# Network printer usage tracker



## PATSYS (Feb 10, 2011)

Hi all,

We have network printers located in a common area.

It has been a recurring problem that after a while, there are so many printouts that nobody ever claims. Pile keeps building up.

Is there any software that sort of tracks who printed what at the end of each day, including the number of pages?

Or how do you guys handle it in your own offices?

Thanks for any input.


----------



## Taul (Feb 10, 2011)

Can't recommend any particular product but take a look at sourceforge, they are a good place to find free software in the early stages of development.

http://sourceforge.net/search/?q=print+tracker&q=print+monitor


----------



## Sandeep Warrier (Feb 11, 2011)

If you have logging enabled, you could probably use Excel to read through the log files.

We used to have a similar setting where the IT would run a code to read through the text logs generated.


----------



## PATSYS (Feb 11, 2011)

sandeep.warrier said:


> If you have logging enabled, you could probably use Excel to read through the log files.
> 
> We used to have a similar setting where the IT would run a code to read through the text logs generated.



I am all ears, mate..

Can you elaborate, or do you have the codes to share?


----------



## Sandeep Warrier (Feb 11, 2011)

Unfortunately, the fellow who did this is no longer with the company. I'll see if I can dig around for the code (we've stopped logging since the past year or so).

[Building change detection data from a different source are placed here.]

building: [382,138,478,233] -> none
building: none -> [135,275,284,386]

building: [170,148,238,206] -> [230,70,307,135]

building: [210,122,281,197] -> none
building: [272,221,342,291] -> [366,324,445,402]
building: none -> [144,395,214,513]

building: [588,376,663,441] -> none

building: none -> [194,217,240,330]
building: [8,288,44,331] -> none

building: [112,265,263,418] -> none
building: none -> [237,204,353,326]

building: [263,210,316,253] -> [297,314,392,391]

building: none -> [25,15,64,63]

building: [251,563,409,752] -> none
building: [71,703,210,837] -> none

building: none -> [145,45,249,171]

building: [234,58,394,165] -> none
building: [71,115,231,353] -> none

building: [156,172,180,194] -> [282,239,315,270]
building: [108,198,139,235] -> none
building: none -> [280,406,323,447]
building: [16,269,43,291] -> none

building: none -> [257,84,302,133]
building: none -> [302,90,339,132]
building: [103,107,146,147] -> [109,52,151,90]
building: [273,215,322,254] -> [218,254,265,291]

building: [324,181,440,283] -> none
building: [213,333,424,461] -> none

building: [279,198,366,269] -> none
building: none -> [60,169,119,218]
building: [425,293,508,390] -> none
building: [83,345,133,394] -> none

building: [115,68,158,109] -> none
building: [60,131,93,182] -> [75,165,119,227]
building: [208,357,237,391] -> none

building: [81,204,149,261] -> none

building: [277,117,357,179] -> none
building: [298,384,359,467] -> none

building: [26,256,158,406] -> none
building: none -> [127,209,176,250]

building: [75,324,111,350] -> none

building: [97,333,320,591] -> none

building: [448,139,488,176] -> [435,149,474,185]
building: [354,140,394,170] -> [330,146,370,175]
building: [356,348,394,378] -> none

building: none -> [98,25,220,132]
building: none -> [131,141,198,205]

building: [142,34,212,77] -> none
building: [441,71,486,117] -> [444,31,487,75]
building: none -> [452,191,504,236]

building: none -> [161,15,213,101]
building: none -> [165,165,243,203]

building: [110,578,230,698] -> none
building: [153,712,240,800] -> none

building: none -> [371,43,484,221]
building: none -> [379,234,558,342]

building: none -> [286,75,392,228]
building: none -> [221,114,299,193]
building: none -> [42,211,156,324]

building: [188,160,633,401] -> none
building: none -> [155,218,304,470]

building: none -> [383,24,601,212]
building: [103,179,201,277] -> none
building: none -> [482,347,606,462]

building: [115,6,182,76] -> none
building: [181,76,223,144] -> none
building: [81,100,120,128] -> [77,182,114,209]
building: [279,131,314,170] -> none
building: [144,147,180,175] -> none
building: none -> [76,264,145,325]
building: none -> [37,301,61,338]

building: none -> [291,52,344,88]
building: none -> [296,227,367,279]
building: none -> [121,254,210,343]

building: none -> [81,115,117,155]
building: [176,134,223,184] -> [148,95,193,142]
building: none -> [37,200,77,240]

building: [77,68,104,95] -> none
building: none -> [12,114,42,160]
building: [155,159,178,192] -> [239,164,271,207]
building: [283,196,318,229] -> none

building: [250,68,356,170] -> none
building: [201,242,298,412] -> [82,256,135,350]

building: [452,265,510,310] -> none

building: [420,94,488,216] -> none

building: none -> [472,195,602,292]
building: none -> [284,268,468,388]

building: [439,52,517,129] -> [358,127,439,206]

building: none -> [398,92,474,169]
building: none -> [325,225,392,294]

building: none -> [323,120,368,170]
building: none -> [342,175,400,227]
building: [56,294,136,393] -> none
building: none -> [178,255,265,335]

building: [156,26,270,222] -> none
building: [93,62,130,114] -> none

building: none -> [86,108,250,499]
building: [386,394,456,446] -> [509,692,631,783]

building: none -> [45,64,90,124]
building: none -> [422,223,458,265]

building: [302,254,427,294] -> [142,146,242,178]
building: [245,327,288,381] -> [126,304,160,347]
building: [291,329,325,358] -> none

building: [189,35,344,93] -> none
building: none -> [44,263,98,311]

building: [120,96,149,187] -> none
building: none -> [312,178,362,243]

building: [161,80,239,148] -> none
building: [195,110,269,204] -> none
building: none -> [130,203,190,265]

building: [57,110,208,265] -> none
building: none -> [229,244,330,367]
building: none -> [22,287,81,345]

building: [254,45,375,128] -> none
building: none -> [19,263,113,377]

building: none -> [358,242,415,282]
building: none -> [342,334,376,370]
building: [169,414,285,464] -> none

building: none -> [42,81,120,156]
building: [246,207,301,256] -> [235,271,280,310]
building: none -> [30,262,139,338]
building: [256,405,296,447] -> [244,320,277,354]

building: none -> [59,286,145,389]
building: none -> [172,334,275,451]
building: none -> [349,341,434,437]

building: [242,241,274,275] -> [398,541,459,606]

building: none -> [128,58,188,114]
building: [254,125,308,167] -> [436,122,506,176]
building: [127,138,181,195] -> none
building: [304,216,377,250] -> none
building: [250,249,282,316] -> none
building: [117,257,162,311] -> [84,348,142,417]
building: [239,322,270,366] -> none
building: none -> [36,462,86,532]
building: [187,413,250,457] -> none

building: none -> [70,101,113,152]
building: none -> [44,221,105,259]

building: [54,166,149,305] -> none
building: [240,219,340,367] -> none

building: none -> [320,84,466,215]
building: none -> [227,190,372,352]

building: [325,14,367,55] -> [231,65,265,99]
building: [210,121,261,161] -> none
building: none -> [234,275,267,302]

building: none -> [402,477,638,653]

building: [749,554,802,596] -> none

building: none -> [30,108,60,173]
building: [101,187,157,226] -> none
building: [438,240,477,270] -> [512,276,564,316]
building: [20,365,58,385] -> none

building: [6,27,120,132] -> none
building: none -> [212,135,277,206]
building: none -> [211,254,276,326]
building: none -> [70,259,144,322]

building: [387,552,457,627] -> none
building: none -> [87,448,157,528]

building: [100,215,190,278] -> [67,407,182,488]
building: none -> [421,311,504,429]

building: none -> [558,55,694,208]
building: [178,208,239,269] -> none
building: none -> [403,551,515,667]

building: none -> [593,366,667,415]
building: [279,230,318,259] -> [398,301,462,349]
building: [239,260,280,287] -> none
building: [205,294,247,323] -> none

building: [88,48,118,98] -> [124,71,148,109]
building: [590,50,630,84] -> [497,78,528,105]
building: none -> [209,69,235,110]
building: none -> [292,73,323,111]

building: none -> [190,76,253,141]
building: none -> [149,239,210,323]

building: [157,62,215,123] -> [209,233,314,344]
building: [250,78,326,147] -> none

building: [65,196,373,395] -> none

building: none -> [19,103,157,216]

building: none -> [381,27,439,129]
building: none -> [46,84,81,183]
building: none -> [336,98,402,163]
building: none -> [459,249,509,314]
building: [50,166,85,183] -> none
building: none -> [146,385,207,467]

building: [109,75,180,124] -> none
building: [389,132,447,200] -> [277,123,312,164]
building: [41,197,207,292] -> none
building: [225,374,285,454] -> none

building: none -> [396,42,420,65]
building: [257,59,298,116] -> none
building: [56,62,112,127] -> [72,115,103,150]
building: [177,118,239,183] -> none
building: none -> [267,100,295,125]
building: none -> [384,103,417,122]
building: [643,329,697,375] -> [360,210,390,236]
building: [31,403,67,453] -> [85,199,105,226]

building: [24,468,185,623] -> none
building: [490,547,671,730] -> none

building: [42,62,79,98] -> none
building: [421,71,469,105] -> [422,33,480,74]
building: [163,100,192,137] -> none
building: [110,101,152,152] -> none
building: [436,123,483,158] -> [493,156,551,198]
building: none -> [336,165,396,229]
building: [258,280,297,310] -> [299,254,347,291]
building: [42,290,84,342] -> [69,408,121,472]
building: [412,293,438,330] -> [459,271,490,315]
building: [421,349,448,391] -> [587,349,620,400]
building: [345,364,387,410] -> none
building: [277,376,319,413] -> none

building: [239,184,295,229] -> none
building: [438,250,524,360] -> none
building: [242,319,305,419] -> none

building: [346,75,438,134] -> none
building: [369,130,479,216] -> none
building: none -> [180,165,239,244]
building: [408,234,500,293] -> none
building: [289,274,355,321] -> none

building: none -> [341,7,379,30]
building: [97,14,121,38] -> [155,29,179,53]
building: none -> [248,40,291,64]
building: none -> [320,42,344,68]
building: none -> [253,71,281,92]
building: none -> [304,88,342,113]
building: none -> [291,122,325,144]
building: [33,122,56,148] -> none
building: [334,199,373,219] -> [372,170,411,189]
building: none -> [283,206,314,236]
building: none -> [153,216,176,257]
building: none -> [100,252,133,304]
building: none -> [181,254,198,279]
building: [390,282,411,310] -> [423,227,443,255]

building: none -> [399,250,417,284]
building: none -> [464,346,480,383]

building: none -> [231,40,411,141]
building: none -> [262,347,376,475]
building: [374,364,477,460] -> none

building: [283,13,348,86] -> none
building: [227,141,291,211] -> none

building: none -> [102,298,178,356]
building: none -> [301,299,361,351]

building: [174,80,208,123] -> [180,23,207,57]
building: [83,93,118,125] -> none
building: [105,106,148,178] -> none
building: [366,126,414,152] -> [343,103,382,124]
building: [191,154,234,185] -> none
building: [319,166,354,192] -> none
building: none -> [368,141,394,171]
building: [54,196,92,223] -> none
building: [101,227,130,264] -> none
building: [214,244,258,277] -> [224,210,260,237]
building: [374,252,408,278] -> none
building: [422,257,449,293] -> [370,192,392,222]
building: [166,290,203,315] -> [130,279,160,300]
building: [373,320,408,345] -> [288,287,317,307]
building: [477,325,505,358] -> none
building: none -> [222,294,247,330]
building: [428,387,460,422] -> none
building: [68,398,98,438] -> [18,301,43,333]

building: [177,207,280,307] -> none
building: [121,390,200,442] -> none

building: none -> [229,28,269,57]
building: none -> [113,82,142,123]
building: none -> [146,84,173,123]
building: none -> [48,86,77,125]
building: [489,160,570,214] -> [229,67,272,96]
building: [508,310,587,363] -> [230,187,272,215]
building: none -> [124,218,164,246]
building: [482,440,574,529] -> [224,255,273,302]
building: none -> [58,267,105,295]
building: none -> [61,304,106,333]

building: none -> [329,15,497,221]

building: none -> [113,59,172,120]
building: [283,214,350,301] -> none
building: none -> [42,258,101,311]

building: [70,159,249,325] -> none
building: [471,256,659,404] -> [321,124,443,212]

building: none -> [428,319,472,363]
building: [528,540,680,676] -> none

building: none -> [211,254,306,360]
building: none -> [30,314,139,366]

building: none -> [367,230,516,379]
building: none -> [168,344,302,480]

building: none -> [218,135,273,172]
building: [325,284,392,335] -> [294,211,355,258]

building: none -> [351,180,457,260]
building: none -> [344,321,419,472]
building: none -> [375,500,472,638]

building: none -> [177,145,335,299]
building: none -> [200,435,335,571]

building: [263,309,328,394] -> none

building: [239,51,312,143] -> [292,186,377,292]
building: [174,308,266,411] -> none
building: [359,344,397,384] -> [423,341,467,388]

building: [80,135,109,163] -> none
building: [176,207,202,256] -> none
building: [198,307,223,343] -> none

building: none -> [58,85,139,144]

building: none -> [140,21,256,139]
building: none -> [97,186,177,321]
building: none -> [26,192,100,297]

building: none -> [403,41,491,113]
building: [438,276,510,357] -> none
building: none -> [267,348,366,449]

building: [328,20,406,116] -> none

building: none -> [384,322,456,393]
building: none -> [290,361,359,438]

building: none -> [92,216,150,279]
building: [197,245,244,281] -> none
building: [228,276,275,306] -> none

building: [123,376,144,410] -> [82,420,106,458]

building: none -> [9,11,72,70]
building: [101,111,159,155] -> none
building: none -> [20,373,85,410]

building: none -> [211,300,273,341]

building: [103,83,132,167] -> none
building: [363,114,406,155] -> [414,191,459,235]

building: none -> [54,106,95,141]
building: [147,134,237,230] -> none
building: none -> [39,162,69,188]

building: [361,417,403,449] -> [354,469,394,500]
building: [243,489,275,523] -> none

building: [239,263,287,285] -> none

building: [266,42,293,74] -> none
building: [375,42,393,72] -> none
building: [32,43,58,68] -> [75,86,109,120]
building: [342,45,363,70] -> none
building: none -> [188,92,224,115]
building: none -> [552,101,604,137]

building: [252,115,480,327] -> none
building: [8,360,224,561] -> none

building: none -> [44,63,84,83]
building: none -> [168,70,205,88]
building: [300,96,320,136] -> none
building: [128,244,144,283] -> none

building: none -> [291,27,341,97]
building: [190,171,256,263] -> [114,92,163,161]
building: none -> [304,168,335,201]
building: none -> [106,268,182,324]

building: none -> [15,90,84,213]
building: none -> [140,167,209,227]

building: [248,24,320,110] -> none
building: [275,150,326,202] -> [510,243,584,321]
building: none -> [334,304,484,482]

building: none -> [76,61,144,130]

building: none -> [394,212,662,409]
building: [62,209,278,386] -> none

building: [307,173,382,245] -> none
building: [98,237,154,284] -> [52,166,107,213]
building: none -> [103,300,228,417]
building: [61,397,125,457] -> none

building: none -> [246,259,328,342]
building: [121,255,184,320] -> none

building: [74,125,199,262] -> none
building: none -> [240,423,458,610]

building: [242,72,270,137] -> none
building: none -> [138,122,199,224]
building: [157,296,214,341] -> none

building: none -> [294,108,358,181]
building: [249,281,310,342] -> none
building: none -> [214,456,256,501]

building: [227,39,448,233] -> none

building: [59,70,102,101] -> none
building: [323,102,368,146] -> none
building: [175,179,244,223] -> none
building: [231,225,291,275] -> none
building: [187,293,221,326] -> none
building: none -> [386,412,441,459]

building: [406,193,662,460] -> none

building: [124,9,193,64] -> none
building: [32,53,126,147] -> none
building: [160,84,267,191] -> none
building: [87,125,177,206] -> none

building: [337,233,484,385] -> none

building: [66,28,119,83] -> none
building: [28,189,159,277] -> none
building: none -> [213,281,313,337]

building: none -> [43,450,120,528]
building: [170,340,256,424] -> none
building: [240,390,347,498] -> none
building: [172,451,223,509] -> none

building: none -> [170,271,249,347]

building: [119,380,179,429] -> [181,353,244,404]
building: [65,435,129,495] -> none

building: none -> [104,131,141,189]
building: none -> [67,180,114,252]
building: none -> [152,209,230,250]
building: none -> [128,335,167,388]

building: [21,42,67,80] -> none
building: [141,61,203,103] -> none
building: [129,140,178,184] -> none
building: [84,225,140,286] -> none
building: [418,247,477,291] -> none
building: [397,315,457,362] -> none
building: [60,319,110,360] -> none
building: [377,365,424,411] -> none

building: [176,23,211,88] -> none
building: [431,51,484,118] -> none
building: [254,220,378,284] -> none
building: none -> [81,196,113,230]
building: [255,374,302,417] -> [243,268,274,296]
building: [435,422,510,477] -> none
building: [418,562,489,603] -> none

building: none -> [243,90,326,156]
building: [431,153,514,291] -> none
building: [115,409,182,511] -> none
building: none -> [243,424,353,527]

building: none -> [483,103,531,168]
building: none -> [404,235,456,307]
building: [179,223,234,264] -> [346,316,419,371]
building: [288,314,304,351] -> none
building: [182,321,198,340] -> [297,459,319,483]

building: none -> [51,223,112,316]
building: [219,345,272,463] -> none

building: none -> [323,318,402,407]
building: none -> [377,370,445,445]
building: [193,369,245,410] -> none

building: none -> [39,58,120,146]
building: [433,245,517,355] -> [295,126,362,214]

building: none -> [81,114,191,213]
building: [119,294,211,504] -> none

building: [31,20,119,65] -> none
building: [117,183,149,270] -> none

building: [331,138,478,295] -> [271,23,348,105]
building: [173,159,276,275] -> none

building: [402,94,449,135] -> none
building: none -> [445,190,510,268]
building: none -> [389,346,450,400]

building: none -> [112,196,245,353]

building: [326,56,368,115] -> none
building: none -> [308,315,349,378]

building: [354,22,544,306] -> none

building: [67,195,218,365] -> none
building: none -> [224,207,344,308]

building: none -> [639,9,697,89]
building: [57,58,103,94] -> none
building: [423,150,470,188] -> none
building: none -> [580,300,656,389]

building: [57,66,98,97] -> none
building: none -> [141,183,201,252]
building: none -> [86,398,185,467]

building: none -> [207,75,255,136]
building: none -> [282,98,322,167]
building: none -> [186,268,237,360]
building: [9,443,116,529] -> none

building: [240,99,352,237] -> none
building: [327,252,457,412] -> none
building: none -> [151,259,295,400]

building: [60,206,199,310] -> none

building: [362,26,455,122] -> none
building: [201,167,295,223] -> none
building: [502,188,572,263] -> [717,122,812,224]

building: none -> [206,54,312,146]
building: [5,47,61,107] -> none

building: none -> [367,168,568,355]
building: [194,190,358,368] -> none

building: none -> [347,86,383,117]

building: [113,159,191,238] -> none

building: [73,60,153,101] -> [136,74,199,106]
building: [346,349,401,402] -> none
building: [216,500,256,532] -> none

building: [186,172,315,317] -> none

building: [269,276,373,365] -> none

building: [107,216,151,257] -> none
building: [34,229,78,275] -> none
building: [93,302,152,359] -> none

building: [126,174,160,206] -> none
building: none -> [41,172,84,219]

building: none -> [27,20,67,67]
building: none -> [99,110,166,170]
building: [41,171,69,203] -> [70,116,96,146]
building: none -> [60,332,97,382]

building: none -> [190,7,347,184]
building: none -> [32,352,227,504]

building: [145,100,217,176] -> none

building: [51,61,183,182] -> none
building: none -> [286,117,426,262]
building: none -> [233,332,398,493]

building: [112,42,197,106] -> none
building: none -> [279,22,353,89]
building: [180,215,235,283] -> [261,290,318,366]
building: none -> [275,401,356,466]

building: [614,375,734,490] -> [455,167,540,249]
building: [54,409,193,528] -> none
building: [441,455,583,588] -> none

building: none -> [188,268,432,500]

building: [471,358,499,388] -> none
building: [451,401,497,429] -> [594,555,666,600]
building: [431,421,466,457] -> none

If you have your logs as text files, there are many posts on the board that give the codes for that, and you could probably modify them to suit your purpose. Here are some of them

http://www.mrexcel.com/forum/showthread.php?t=328512
http://www.mrexcel.com/forum/showthread.php?t=271784
http://www.mrexcel.com/forum/showthread.php?t=490950
http://www.mrexcel.com/forum/showthread.php?t=406417

If the text file is delimited, you could probably import the text file in Excel and do your searching in Excel itself.


----------